KYはやはりKYだったと確信を持ったところで、ようやく返信が来た。
『とりあえず、病院に行ったほうがいいよ』
『外に出られない』
『だよね』
また沈黙。
『じゃあ、私が先生に言ってあげる』
『きっと信じてくれないよ』
『写真を見せれば大丈夫だよ』
『写真を見せるの?』
――ど、どうしよう? 見せるって。
――今更何を言ってるのよ。
――そうだけど……
――まあ、ここまで来たら行くところまで行くしかないっしょ。
――うん。
KYの言う通り、ここで断ったら話が進まない。家から一歩も出ないで誰とも話をしなければ、元に戻ることはおろか、餓死してしまうだけだ。写真を見せた以上、もう進むしかない。私は覚悟を決めた。
『うん。お願い。先生に見せていいよ』
『分かった。あ、もう授業始まるから、休み時間に見せてくるよ』
その言葉で吉子とのチャットは終わった。
――あああーー。言っちゃったーーー。
――うるさい。
――大丈夫かな。大丈夫かな。
――もうこうなったらなるようにしかならないよ。
――はぁぁぁ。どうしてこんなことになっちゃったんだろ……
本当に、どうしてこんなことになっちゃったんだろう。昨日、何か悪いものでも食べたっけ?

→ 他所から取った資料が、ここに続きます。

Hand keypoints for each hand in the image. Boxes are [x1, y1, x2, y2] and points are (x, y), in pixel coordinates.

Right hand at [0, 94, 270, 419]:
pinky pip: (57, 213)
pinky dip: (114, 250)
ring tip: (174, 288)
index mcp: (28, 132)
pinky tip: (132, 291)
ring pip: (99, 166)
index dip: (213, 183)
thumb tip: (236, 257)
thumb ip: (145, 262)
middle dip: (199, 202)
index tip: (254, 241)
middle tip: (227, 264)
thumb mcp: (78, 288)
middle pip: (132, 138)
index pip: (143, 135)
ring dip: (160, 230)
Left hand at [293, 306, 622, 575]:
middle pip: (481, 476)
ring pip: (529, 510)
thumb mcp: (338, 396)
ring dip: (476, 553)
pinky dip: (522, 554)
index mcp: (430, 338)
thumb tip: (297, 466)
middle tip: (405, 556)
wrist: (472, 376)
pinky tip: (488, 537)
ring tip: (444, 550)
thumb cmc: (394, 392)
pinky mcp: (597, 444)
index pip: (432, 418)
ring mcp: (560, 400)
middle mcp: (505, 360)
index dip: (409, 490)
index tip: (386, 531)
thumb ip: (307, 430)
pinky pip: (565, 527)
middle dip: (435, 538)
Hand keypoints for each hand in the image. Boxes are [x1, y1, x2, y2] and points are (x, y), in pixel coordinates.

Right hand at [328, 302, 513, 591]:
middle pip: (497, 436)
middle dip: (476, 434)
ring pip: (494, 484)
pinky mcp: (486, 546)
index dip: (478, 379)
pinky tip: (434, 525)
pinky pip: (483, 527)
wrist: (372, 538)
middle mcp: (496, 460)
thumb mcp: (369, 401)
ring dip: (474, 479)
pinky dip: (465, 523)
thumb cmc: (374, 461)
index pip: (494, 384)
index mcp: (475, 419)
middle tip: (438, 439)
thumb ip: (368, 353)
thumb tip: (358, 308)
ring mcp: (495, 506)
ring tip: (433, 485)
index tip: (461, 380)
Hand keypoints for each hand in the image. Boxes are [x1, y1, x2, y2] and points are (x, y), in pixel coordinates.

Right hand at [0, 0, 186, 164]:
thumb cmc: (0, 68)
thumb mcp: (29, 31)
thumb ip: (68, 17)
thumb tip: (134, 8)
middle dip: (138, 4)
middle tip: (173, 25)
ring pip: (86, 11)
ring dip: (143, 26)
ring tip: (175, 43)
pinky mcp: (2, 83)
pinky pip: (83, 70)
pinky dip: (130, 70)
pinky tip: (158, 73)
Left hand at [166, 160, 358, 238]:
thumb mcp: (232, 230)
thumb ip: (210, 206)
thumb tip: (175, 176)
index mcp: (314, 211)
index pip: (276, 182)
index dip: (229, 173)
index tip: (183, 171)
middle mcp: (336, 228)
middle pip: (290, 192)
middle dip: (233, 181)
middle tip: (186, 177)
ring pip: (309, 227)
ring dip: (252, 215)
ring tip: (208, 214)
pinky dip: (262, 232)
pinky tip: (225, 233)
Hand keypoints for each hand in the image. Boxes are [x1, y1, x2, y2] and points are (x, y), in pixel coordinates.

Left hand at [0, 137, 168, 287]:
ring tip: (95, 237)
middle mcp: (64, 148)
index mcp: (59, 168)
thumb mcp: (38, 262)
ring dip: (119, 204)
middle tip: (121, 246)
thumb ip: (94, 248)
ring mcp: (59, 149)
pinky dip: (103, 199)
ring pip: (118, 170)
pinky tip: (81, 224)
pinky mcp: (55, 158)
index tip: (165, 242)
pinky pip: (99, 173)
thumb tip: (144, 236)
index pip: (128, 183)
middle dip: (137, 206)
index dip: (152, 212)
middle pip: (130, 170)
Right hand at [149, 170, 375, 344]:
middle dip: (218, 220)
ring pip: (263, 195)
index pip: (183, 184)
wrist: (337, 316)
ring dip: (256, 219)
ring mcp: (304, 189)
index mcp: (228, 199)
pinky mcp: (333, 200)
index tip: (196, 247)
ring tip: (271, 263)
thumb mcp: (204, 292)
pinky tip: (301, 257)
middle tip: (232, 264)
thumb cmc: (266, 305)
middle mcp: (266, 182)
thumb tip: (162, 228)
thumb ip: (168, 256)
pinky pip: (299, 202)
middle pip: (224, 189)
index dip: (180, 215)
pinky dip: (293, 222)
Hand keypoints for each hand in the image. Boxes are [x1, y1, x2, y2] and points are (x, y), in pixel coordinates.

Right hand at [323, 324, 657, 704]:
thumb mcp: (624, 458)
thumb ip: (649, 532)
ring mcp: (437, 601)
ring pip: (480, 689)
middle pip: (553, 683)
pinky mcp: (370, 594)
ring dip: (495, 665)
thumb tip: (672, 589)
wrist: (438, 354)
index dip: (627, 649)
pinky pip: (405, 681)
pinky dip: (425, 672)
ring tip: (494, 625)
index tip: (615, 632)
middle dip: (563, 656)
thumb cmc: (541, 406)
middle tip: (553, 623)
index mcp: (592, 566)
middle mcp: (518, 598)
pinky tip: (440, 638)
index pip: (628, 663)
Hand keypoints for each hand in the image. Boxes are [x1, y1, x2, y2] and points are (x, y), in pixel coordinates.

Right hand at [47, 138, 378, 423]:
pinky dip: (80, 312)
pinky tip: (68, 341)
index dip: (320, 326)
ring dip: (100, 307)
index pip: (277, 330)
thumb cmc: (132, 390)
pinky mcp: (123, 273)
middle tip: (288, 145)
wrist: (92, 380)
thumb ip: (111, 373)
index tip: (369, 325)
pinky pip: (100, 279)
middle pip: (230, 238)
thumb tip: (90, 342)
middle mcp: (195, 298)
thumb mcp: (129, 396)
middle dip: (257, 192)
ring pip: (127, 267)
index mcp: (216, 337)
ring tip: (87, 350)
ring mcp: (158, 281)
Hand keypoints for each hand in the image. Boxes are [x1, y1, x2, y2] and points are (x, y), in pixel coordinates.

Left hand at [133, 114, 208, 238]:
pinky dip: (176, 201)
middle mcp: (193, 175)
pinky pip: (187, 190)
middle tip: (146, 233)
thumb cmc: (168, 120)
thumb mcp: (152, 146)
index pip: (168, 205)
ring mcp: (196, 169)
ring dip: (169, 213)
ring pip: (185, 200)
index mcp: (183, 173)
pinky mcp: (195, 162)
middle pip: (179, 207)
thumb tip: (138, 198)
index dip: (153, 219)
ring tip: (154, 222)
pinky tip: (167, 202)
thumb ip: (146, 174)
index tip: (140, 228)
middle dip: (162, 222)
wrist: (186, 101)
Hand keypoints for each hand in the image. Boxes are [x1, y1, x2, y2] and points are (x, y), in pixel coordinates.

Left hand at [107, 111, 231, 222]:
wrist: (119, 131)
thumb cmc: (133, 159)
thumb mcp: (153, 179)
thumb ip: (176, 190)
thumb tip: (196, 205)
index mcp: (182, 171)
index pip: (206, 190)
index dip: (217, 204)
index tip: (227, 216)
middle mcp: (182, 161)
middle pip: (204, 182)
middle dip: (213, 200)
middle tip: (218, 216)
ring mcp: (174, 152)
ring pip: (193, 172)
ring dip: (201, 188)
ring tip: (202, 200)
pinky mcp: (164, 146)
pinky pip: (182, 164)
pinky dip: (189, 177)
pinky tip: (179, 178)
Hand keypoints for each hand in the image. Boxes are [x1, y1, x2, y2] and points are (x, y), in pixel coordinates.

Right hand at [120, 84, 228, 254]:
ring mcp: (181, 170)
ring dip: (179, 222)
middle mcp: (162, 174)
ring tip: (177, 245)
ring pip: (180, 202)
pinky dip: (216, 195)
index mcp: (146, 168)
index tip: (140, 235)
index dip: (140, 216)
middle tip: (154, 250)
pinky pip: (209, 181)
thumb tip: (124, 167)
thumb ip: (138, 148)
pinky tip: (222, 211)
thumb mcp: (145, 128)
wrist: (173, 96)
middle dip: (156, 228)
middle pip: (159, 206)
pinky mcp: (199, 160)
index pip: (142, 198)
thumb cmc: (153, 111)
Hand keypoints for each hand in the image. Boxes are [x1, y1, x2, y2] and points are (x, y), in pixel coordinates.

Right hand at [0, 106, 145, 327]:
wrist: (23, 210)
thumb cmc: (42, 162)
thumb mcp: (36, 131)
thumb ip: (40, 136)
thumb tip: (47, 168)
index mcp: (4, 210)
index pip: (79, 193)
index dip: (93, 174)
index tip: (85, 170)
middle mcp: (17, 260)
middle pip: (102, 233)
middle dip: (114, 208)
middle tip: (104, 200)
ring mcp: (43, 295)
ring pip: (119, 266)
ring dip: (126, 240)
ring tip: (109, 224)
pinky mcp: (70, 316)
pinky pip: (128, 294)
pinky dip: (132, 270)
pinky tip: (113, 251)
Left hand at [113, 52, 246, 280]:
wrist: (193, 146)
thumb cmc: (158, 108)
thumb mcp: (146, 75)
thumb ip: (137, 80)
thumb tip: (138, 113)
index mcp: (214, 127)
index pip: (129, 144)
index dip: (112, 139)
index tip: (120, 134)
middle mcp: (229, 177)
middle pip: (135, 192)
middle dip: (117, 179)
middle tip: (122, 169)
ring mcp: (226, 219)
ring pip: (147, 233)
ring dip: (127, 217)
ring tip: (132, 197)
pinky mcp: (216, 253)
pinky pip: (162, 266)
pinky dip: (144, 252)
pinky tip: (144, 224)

私は昨日のことを思い返した。日曜日で学校は休みだったけれども、私は朝早くに起きた。胸がどきどきして寝られなかったのだ。なぜならその日は憧れだった現寺くんとの初デートの日だったから。
駅で待ち合わせをしてバスに乗り、郊外の公園でピクニックをして手作りのお弁当を一緒に食べた。湖畔でボートを楽しんで、見晴らしのいい高台のベンチに座ってたくさんおしゃべりをした。そして、最後にはファーストキッス。最初から最後まで現寺くんは私をリードしてくれた。
私は幸せの絶頂だった。
――もしかしたら昨日幸せすぎたからこんなことになったのかな。
――んなわけない。
――じゃあ、どうしてこんなことにっ?
本当に泣きたい気分だけれどもこの触手の頭についている目には涙を流す機能はついていないようで泣くことすらできなかった。
ダメだ、こんな気弱になってたら。
「大丈夫。きっと何とかなる。今は吉子を信じよう。吉子ならきっとうまくやってくれるはず……」
私は自分を励ますように何度もそう口の中で繰り返した。
それから2時間くらいして、携帯のベルが突然鳴り響いた。
「はい。宇治です。……、あ、先生。……、はい。ありがとうございます」
電話の主は担任の先生だった。吉子から話を聞いてすぐに電話をくれたらしい。学校としてこれからのことを話し合いたいから、迎えをやるので学校に来てほしいということだった。
私はこれでようやく安心できるんだと何度も先生にお礼を言った。それから、チャットで吉子にもお礼を言っておいた。部活なのか返事は帰ってこなかったけれど。